An article included the following statement: "Few people believe there's much reality in reality TV: a total of 86% said the shows are either 'totally made up' or 'mostly distorted.'" This statement was based on a survey of 1006 randomly selected adults. Compute a bound on the error (based on 95% confidence) of estimation for the reported proportion of 0.86. (Round your answer to three decimal places.) Interpret the bound. (Round your answers to one decimal place.) We are % confident that the proportion of all adults who believe that the shows are either "totally made up" or "mostly distorted" is within % of the sample proportion of %.

Answer 1

Answer:

We are 95% confident that the proportion of all adults who believe that the shows are either "totally made up" or "mostly distorted" is within 83.9% and 88.1%.

Step-by-step explanation:

Let p = proportion of people who believe that the reality TV shows are either "totally made up" or "mostly distorted".

A random sample of n = 1006 adults are selected. Of these adults 86% believes that the reality TV shows are either "totally made up" or "mostly distorted".

The (1 - α)% confidence interval for the population proportion is:

$CI=\hat p\pm z_{\alpha/2}\times \sqrt{\frac{\hat p(1-\hat p)}{n}}$

The (1 - α)% confidence interval for the parameter implies that there is (1 - α)% confidence or certainty that the true parameter value is contained in the interval.

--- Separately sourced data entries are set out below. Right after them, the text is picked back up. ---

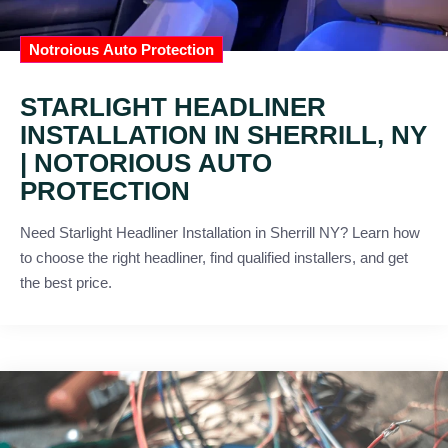
Notroious Auto Protection
STARLIGHT HEADLINER
INSTALLATION IN SHERRILL, NY
| NOTORIOUS AUTO
PROTECTION
Need Starlight Headliner Installation in Sherrill NY? Learn how
to choose the right headliner, find qualified installers, and get
the best price.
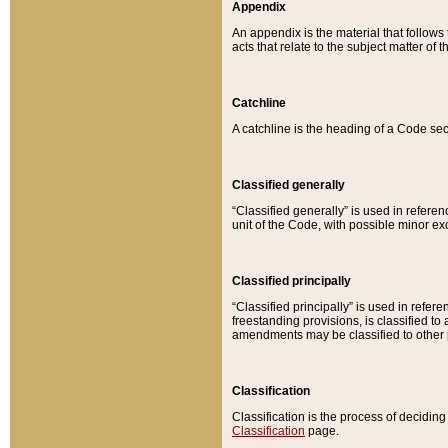
Appendix
An appendix is the material that follows
acts that relate to the subject matter of 
Catchline
A catchline is the heading of a Code sec
Classified generally
“Classified generally” is used in reference
unit of the Code, with possible minor exce
Classified principally
“Classified principally” is used in referen
freestanding provisions, is classified t
amendments may be classified to other 
Classification
Classification is the process of decidi
Classification
page.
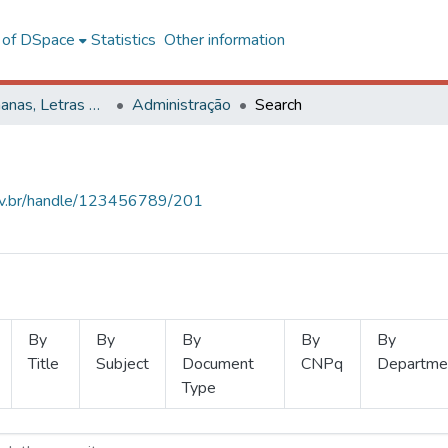
l of DSpace
Statistics
Other information
Ciências Humanas, Letras e Artes
Administração
Search
.ufv.br/handle/123456789/201
By
By
By
By
By
Title
Subject
Document
CNPq
Departme
Type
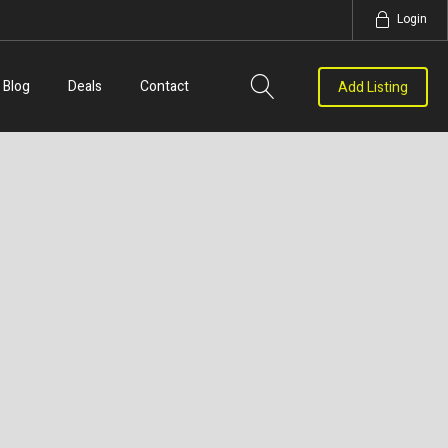
Login
Blog
Deals
Contact
Add Listing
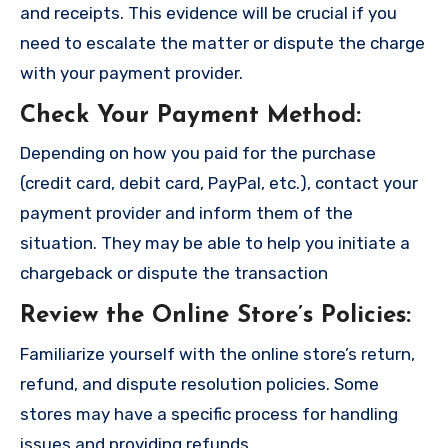
and receipts. This evidence will be crucial if you
need to escalate the matter or dispute the charge
with your payment provider.
Check Your Payment Method
:
Depending on how you paid for the purchase
(credit card, debit card, PayPal, etc.), contact your
payment provider and inform them of the
situation. They may be able to help you initiate a
chargeback or dispute the transaction
Review the Online Store’s Policies
:
Familiarize yourself with the online store’s return,
refund, and dispute resolution policies. Some
stores may have a specific process for handling
issues and providing refunds.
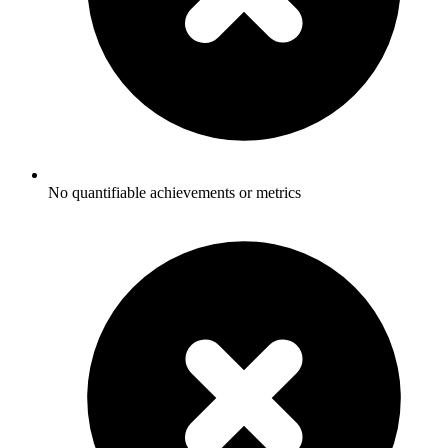
No quantifiable achievements or metrics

Compute the critical value of z for 95% confidence level as follows:

$z_{\alpha/2}=z_{0.05/2}=z_{0.025}=1.96$

*Use a z-table.

Compute the 95% confidence interval for the population proportion as follows:

$CI=\hat p\pm z_{\alpha/2}\times \sqrt{\frac{\hat p(1-\hat p)}{n}}$

    $=0.86\pm 1.96\times \sqrt{\frac{0.86(1-0.86)}{1006}}\\=0.86\pm 0.0214\\=(0.8386, 0.8814)\\\approx (0.839, 0.881)$

The 95% confidence interval for the proportion of all adults who believe that the shows are either "totally made up" or "mostly distorted" is (0.839, 0.881).

This confidence interval implies that:

We are 95% confident that the proportion of all adults who believe that the shows are either "totally made up" or "mostly distorted" is within 83.9% and 88.1%.